• [RECORD LIST]:

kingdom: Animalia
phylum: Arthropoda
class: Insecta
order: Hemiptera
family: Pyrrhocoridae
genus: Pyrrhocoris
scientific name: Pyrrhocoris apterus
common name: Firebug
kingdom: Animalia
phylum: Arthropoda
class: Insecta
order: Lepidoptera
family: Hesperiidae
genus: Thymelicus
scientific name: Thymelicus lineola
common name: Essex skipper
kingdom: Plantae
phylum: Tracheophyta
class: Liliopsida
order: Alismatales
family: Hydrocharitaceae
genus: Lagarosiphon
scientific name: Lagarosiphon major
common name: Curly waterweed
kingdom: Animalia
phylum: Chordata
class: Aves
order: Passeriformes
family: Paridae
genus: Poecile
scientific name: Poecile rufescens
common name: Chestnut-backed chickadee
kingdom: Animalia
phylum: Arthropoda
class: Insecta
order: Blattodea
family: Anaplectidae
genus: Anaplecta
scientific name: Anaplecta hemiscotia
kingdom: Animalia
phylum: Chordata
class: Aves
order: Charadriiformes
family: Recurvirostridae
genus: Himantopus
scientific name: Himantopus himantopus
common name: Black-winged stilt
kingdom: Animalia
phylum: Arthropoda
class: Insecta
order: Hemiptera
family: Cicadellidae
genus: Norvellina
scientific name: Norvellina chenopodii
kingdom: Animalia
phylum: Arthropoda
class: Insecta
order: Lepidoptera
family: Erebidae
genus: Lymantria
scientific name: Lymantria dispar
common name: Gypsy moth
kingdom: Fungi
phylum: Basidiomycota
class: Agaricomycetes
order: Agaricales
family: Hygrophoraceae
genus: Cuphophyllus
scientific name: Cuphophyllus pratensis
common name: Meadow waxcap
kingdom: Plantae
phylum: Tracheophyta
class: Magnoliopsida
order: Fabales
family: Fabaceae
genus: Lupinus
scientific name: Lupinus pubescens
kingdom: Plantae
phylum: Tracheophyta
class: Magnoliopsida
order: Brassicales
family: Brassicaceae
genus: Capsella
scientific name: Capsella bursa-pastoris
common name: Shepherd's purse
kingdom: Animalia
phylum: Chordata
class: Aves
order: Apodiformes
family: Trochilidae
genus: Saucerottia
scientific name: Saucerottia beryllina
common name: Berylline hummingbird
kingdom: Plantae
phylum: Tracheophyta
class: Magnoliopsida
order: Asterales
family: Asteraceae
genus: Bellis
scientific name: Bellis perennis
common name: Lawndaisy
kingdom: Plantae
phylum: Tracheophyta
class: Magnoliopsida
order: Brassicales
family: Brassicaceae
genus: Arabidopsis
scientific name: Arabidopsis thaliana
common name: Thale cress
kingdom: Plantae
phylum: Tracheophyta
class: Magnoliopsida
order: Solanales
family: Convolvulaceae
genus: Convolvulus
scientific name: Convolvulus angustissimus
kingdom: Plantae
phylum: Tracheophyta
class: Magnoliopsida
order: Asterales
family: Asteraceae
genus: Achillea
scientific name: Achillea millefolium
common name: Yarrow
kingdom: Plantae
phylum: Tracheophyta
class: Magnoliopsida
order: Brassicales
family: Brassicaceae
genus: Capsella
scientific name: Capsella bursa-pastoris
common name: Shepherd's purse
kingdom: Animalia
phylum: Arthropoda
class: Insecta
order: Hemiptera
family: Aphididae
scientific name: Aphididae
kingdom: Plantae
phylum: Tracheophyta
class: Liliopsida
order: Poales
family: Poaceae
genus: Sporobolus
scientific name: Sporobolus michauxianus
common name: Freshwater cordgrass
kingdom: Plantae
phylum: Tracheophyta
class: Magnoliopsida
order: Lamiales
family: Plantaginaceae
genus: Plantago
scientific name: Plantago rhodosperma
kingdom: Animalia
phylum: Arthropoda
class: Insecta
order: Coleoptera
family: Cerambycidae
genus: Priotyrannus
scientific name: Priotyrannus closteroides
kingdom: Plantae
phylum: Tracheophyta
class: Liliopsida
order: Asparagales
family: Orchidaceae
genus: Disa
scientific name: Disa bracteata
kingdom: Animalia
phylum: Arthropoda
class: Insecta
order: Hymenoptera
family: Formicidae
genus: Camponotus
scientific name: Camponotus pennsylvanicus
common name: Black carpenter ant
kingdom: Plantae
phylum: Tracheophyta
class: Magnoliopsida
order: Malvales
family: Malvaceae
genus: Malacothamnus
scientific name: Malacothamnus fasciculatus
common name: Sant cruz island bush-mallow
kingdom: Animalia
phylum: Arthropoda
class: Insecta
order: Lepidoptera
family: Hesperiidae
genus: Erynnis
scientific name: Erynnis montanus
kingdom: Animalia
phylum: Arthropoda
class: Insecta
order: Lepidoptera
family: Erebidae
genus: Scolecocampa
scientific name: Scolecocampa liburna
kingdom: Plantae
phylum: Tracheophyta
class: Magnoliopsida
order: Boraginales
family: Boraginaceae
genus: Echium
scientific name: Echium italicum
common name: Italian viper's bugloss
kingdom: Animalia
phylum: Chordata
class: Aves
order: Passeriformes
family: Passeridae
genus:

• [EXERCISE AIM]:
Reproduce the data verbatim, starting at the line that contains "scientific name: Cuphophyllus pratensis" and ending after the line that contains "genus: Saucerottia".

• [TASK RESULT]:
scientific name: Cuphophyllus pratensis
common name: Meadow waxcap
kingdom: Plantae
phylum: Tracheophyta
class: Magnoliopsida
order: Fabales
family: Fabaceae
genus: Lupinus
scientific name: Lupinus pubescens
kingdom: Plantae
phylum: Tracheophyta
class: Magnoliopsida
order: Brassicales
family: Brassicaceae
genus: Capsella
scientific name: Capsella bursa-pastoris
common name: Shepherd's purse
kingdom: Animalia
phylum: Chordata
class: Aves
order: Apodiformes
family: Trochilidae
genus: Saucerottia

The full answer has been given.